Why is the U.S. Taking in One Thousand Refugees from Manus Island and Nauru?

A member of a human rights groups holds a placard as they call for an independent inquiry in Sydney on August 9, 2017, after another refugee was found dead at a detention camp on Manus Island. The U.S. will soon begin resettling refugees from Australia's offshore detention camps. William West/AFP/Getty Images

The first 50 of more than 1,000 refugees to be resettled under an Obama-era deal are expected to arrive in the U.S. within weeks, according to Australian Prime Minister Malcolm Turnbull.

Turnbull thanked President Donald Trump, who labelled the deal as "dumb" on Twitter and "bad" and "stupid" in a heated phone call with Turnbull in January, for upholding the agreement in a televised interview on Wednesday.

"President Trump had some reservations about it to say the least, but nonetheless, he is honoring that commitment made by his predecessor and I want to thank you for doing so," Turnbull said.

The men and women are currently detained on the South Pacific island nation of Nauru and Papua New Guinea's Manus Island, where Australian authorities send vessels of asylum-seekers barred from reaching the country's shores.

In exchange, Australia pays Nauru and Papua New Guinea to keep asylum seekers in detention centers that human rights activists and U.N. officials have denounced as breeding ground for abuse, particularly for children, and mental health problems.

Seven asylum seekers have died in the centers since 2014, while a young Iranian cartoonist held on Manus Island going by the pen name Eaten Fish used his talent to denounce sexual harassment, the lack of support for survivors of violence and abuse, and general miserable living conditions in the camps.

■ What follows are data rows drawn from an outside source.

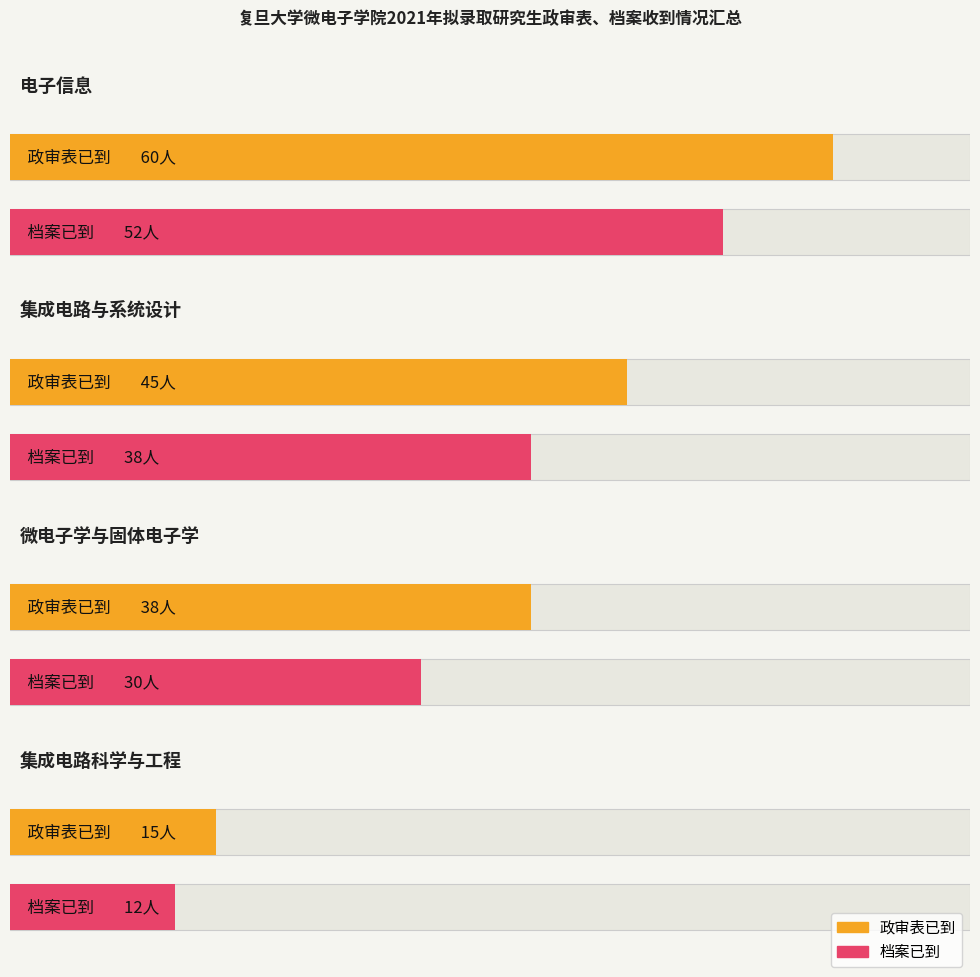

Reading right to left, extract all data points from this chart.

政审表已到: 集成电路科学与工程=15	微电子学与固体电子学=38	集成电路与系统设计=45	电子信息=60
档案已到: 集成电路科学与工程=12	微电子学与固体电子学=30	集成电路与系统设计=38	电子信息=52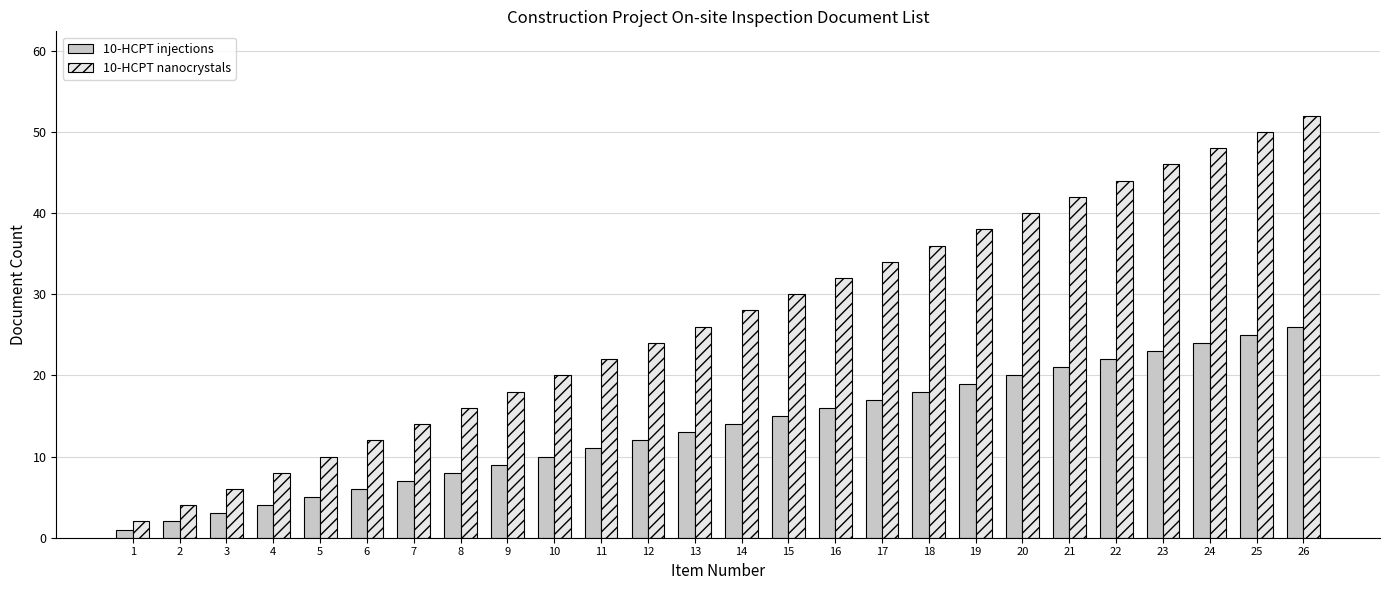

Reading right to left, extract all data points from this chart.

10-HCPT injections: 26=26	25=25	24=24	23=23	22=22	21=21	20=20	19=19	18=18	17=17	16=16	15=15	14=14	13=13	12=12	11=11	10=10	9=9	8=8	7=7	6=6	5=5	4=4	3=3	2=2	1=1
10-HCPT nanocrystals: 26=52	25=50	24=48	23=46	22=44	21=42	20=40	19=38	18=36	17=34	16=32	15=30	14=28	13=26	12=24	11=22	10=20	9=18	8=16	7=14	6=12	5=10	4=8	3=6	2=4	1=2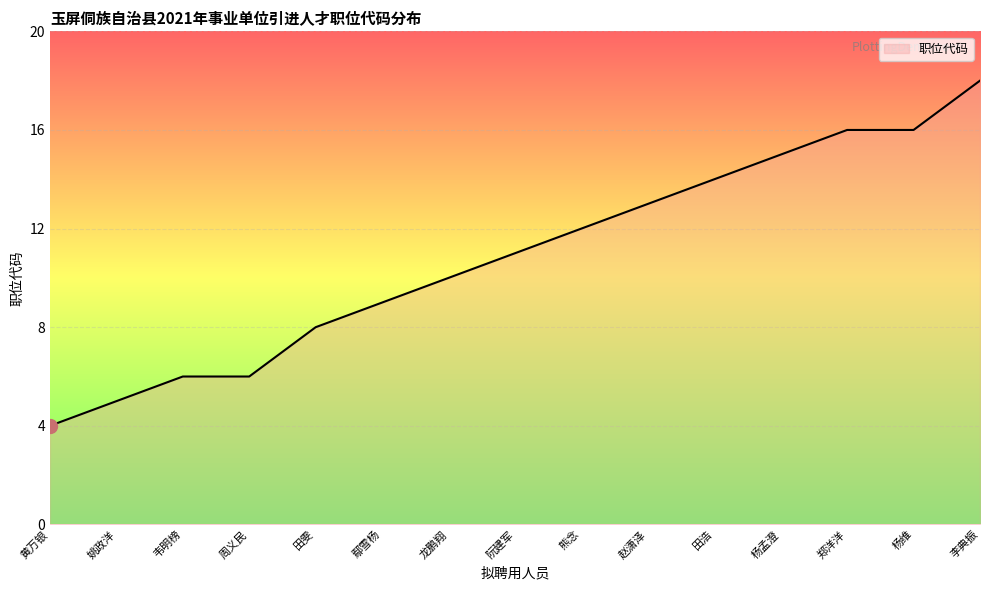

What is the approximate value at 田雯?

8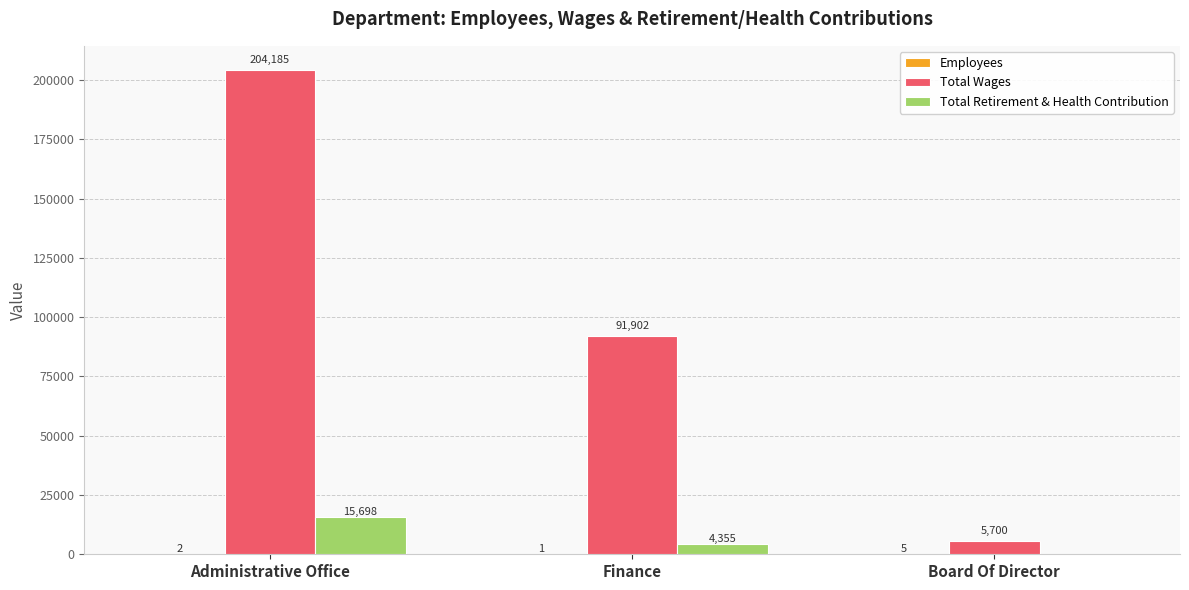

Is it true that Total Retirement & Health Contribution equals 15698 at Administrative Office?

True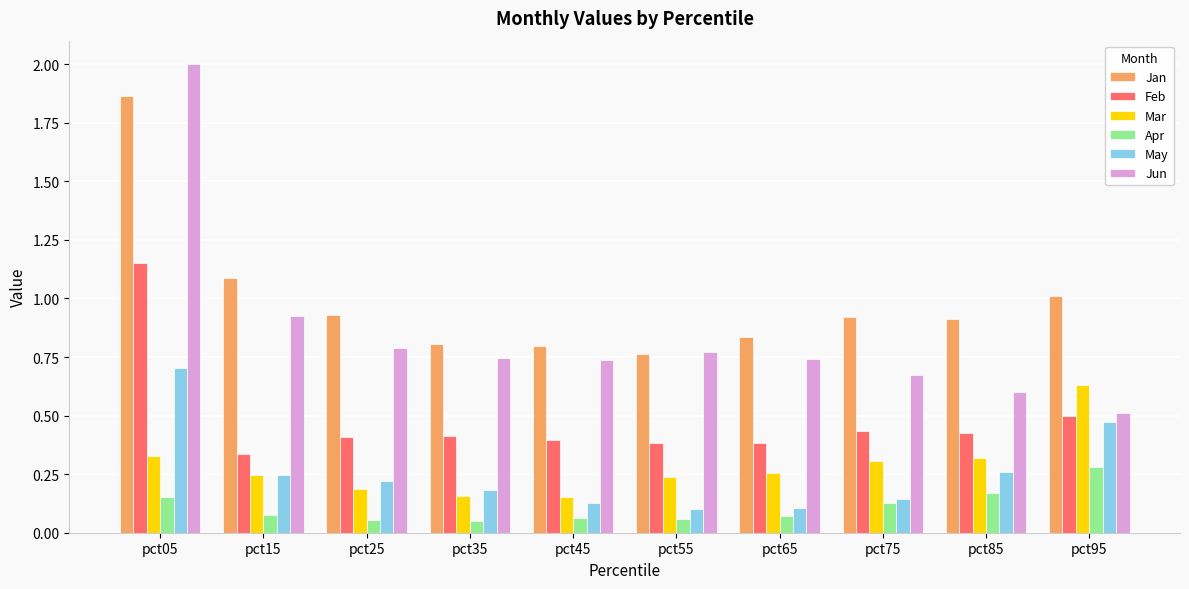

Count the Apr values in the range 0 to 1.

10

Please share these words until it gets to parliament and prime minister of Australia ... Please read it and then think...

Posted by Mr. EatenFish Arts on Sunday, 12 February 2017

What are the terms of the deal?

The deal was struck between Turnbull and President Barack Obama in November, and made public within days of Donald Trump's election. The one-off agreement was only going to affect asylum seekers currently in the processing center and was going to be administered with the U.N. High Commission on Refugees (UNHCR).

According to a report of the Australian Department of Immigration and Border Protection published in June, there were 1,174 asylum seekers detained on the islands, many of them for periods of over two years and the majority having refugee status.

Transcripts of the Trump-Turnbull phone call leaked to the Washington Post in June show Turnbull explaining that the U.S. was free decide how many people it would take in and had complete autonomy in the vetting process.

He also said that the refugees weren't "bad people," but they were forbidden access to Australia as part of the country's strategy to discourage people smuggling by boat, which Trump praised as "a good idea" that the U.S. should replicate.

Turnbull also said Australia does a "number of things" for the U.S. as their part of the deal, without further elaborating.

U.S. officials are carrying out a tough vetting process, Turnbull said on Wednesday. Back in November, the Australian prime minister saying the priority was going to be resettling the most vulnerable refugees. "Our priority is the resettlement of women, children and families," he said. "This will be an orderly process. It will take time. It will not be rushed."

Where are the refugees from?

The asylum seekers detained on Nauru and Manus Island come from the Middle East and South Asia, with the vast majority Iranian citizens.

Iran is one of the countries affected by President Trump so-called Muslim ban, blocking access to the U.S. to people from Syria, Sudan, Somalia, Libya, Iran and Yemen (Iraq was originally included but later taken off the list).

According to human rights group, U.S. officials are not prioritizing Iranians, focusing instead on refugees whose applications are easier to verify through background checks and come from countries with closer ties to the U.S., with the absence of U.S.-Iran diplomatic ties often makes it nearly impossible to verify asylum seekers' claims.

"Iranians are about a third of the refugees on Manus but are only about 10 percent of the ones interviewed so far," said Ian Rintol, spokesman for the Refugee Action Coalition, told Reuters. "It seems there had been some discriminatory selection."

According to Reuters, the first people to be notified of the resettlements were from Bangladesh, Sudan, and Rohingya Muslims from Myanmar, although representatives of Australia's immigration minister, Peter Dutton, refused to comment on the story.

Dutton announced the Manus Island detention center would shut down by the end of October 2017. When the refugee deal with the U.S. was announced in November, Dutton said those who refused offers to resettle in the U.S. or return home would be given a 20-year visa to remain on the impoverished island of Nauru, with no financial support.